The Athletic Department, in the hunt for funding for new stadium renovations, has floated the idea of building a new level of indoor luxury seating, a proposal that while potentially lucrative, risks irreparably altering the face of the Big House as we’ve come to know it. Athletic Director Bill Martin, in weighing different alternatives to offset construction costs, should consider the stadium’s structural and commercial integrity as nothing less than sacrosanct. Renovations are certainly needed, but they can’t come at the cost of the spirit and character of the Big House. Time-honored tradition simply can’t have a price tag.
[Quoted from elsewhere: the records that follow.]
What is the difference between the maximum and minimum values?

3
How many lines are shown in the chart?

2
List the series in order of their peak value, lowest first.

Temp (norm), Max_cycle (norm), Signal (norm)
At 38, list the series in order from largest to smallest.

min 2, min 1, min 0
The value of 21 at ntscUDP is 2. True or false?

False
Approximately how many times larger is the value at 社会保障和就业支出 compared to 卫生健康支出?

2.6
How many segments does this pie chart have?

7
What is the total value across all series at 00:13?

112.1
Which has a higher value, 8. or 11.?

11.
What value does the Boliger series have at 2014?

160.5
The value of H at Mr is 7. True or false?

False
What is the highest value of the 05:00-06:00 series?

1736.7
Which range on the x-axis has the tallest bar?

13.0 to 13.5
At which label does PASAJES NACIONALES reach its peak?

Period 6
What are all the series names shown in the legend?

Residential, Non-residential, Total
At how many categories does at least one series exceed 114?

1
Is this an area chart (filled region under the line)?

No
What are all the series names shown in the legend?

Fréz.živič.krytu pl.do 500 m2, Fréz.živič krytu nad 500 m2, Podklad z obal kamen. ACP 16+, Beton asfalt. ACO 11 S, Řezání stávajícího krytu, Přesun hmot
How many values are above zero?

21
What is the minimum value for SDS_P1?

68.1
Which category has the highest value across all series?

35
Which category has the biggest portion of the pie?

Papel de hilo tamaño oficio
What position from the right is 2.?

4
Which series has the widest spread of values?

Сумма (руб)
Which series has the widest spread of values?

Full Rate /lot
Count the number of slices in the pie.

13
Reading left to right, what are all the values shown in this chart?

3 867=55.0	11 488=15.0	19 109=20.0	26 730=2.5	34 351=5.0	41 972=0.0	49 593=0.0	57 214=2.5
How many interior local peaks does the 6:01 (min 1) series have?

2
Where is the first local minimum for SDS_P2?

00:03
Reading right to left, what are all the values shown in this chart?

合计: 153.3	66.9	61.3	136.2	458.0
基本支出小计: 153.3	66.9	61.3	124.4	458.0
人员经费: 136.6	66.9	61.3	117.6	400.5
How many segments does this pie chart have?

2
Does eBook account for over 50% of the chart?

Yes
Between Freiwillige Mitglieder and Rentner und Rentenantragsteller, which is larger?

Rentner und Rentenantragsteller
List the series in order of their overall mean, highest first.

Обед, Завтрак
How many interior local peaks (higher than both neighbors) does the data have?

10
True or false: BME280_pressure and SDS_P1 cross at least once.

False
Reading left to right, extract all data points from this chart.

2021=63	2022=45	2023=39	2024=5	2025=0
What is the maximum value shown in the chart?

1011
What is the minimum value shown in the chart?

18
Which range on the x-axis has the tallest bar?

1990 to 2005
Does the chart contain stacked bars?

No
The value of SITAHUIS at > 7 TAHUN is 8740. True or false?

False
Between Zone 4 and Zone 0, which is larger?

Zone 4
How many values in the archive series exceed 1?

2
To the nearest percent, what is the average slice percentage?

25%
Starting with the University’s enormous alumni base, the Athletic Department should begin looking elsewhere for renovation funding, never turning its back on its century-long traditions.

Andrew Skidmore

Of the short list of universities with comparably successful football programs, few can point to stadiums as grounded in history and custom as the Big House. There are no advertising banners adorning the stands, no product plugs at each timeout and the only logo to be found is the legendary block “M.” And, most importantly, in the absence of luxury suites and sheltered box seating is a strong sense of unity and camaraderie. This sense is one of the reasons every game is a sell-out at the Big House, even in those rare years when the team struggles. Even today, all fans – from the lowly students to the big-shot executives – experience the game in the same way and on the same level, through rain, snow or oppressive heat.

It is impossible to deny the need for some costly renovations – more handicap-accessible seating sections, new concession areas, more bathrooms, etc. – but there are much less divisive ways to bankroll them. University fundraisers should zero-in on the alumni base – the world’s largest, numbering close to 400,000. Our season ticket holders, many of whom pay exorbitant “seat licenses” for the very privilege of buying tickets, would likely be willing to donate large sums. Furthermore, because Michigan teams will always draw large crowds, the department could float bonds and use future profits to repay them over time.

Some skybox supporters have argued that skyboxes and luxury seating will be long-term sources of extra revenue, unlike a one-time fundraising drive. This money, proponents suggest, could be used to further support cash-starved smaller teams and bring certain club sports up to the varsity level. Yet, these teams are not underfunded because there is a financial shortfall – the Athletic Department, which is projecting a multi-million dollar surplus this year, has deliberately chosen not to fund them. It is vital to remember that the University is an academic institution – athletic profits should not be a governing concern. The Athletic Department should not be trashing decades of tradition – not to mention one of America’s most historied stadiums – to earn extra money.

Since its gates first opened, the Big House has seen its share of spectacular plays, legendary performances and championship teams. But if there’s one thing that continues to distinguish it from other stadiums, it’s tradition: the endearing knowledge that the stadium’s austere, simple design remains essentially untouched from the days when legends like Tom Harmon, Anthony Carter and Bo Schembechler walked the field. For the thousands of Michigan fans who treat Wolverine football as a religion, that tradition is far more important than climate control and hors d’oeuvres.